Anything could happen and tonnes of things could happen that could cause this kind of crossroads situation. So try not to characterise it as like it's a forced thing. But it's definitely a situation where, you got to decide if you're going to try it or not. So, yeah, to sum up, I think that you need to explore a little bit of the physicalities of what a non-monogamous relationship would look like between the two of you, what that means in terms of time spent apart. I think you should explore a little bit about why she's not looking for romance and what she plans on doing if she— what you plan on doing as well.

If you find yourself having feelings for somebody, I would also really think about like the light touch approaches that I've said. MGS. I would think about hiring a sex worker if that's possible for you, or going somewhere where you can do that. I would think about going to a swinging club going to even just going there first time just to like have a look around getting to know people.

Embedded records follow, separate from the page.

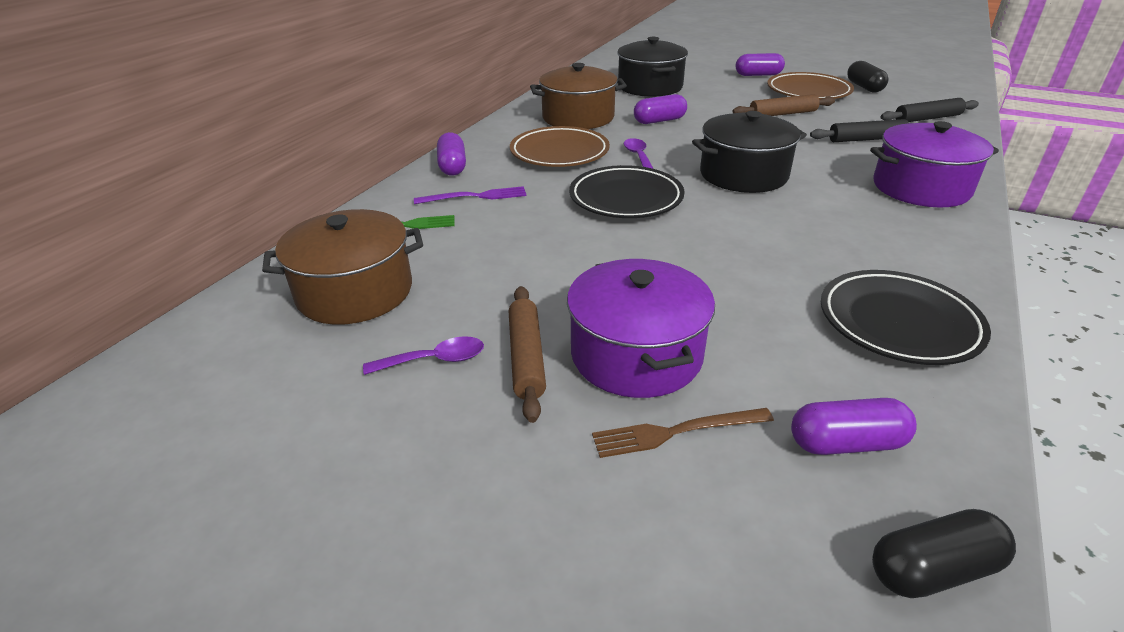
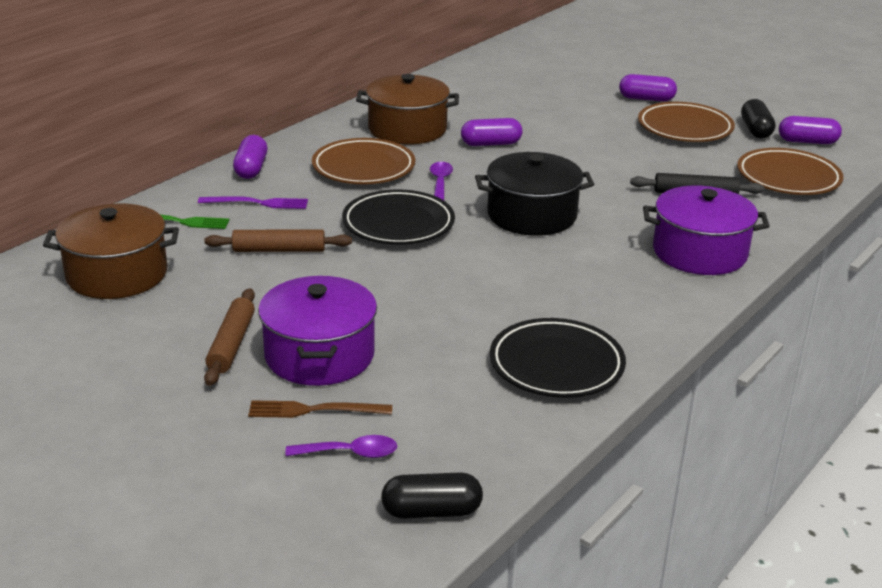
camera: 10 degrees right, 5 degrees down
purple spoon [363,336,484,375] -> purple spoon moved to [285,435,397,458]
black pot [617,37,688,97] -> none
brown rolling pin [732,94,835,116] -> brown rolling pin moved to [205,230,352,252]
purple capsule [791,398,917,455] -> purple capsule moved to [779,116,842,144]
black rolling pin [880,98,979,122] -> brown plate [737,148,843,195]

You don't necessarily have to just go full in and jump full into the edge. There's lots of stuff that you can do to see how you feel about it and see if you have any interest in it. I don't think you should expect yourself to be completely happy all the time. Expect yourself to be nervous. Expect yourself to have all sorts of feelings. And I don't think that those feelings need to be a command.

I think you guys need to rethink this whole concept of you're restricting her freedom. I don't think that that's helpful. I think that's a little shame-y and isn't going to benefit you in the long run. I don't think you should see yourself as an anxiously attached person and I have already gone into why. And then yeah, it's just… I don't think you're going to necessarily be able to prevent having negative feelings.

I think that you need to understand that you very likely grew up in a monogamous centric culture. You have a monogamous centric cultural script in your head, and it's going to be scary to step outside of that and that's okay. And it doesn't mean that you're secretly monogamous or anything like that. It doesn't mean you're trying to control her or that you're trying to restrict anybody are trying to do anything. Sometimes feelings are just feelings. So yeah, I hope that helps. And good luck.